Sexueller Missbrauch
Alles dafür tun, dass junge Menschen sicher sind
Auch gegen Salesianer Don Boscos wurden im Jahr 2010 Vorwürfe wegen sexuellen Missbrauchs bekannt. Ein Interview mit Provinzial Pater Gesing und Provinzialvikar Pater Vahlhaus über Aufarbeitung und Prävention im Orden.
veröffentlicht am 01.09.2019
Im Jahr 2010 wurden schwere Vorwürfe sexuellen Missbrauchs und von Grenzüberschreitungen gegenüber jungen Menschen durch Salesianer Don Boscos und ehemalige Mitarbeiter bekannt. Seitdem beschäftigt sich eine mit ordensinternen wie -externen pädagogischen, psychologischen und juristischen Fachleuten besetzte Kommission mit der Aufklärung der Vorwürfe. Darüber hinaus wurden umfangreiche Maßnahmen der Sensibilisierung und Prävention etabliert. Provinzial Pater Reinhard Gesing und Provinzialvikar Pater Christian Vahlhaus über die Erfahrungen aus neun Jahren Aufarbeitung und neue Ansätze in der Präventionsarbeit.
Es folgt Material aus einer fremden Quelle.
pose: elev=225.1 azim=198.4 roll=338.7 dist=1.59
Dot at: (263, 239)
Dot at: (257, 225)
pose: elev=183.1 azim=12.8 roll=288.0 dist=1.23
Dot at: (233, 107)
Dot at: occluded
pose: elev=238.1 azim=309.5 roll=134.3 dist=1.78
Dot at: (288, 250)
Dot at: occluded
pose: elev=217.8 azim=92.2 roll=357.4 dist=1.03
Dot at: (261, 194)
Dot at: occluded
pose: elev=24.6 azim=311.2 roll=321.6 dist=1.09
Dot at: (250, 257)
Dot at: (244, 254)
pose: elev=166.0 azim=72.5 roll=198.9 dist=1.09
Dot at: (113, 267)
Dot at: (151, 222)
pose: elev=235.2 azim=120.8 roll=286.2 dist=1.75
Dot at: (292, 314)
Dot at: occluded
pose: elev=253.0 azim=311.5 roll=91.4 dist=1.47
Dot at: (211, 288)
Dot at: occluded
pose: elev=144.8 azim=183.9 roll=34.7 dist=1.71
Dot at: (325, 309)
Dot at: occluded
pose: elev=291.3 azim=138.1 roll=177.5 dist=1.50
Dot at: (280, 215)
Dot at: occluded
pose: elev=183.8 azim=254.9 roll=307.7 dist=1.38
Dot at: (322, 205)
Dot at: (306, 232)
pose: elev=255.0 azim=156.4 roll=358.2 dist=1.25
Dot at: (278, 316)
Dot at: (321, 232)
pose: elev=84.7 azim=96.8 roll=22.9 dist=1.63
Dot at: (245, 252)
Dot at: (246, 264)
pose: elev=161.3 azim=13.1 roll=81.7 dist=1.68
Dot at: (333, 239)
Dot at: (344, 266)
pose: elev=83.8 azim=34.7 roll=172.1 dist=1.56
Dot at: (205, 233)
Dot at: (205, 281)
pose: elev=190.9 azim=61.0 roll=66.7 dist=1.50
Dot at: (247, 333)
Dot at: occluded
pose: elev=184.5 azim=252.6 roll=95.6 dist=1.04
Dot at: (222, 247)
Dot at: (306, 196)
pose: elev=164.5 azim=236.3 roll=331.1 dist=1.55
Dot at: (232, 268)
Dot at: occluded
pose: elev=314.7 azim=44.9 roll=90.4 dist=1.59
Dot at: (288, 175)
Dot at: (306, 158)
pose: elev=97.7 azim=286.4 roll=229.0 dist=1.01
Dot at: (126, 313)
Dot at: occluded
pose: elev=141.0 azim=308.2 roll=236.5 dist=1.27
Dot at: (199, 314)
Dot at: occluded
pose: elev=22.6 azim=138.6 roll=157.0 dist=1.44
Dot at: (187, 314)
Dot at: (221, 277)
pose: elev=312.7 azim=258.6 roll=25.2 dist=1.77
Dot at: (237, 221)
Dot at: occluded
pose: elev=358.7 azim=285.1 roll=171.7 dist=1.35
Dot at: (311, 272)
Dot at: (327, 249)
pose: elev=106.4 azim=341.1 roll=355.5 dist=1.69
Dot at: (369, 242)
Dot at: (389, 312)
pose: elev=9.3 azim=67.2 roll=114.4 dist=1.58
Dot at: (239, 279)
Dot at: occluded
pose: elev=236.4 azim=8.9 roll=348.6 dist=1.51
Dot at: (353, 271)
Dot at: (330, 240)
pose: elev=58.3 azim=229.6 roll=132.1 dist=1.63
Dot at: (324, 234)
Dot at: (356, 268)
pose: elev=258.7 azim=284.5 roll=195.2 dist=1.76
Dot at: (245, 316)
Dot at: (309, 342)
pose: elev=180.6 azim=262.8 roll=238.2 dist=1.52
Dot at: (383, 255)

Pater Gesing, Sie begleiten seit 2010 die Aufarbeitung von Missbrauchsfällen in Einrichtungen der Salesianer Don Boscos in früheren Jahrzehnten. Was würden Sie als Ihre wichtigste Erfahrung bezeichnen?
P. Gesing: Das Wichtigste war für mich, die Geschichten der Menschen zu hören, die in unseren Einrichtungen waren und dort Leid bzw. verschiedene Formen des Unrechts – sexuellen Missbrauch, aber auch Misshandlungen – erlebt haben. Diese Geschichten haben mich tief berührt und betroffen gemacht und lernen lassen, wie Menschen mit solchen Erfahrungen umgehen und was sie für sie bedeuten.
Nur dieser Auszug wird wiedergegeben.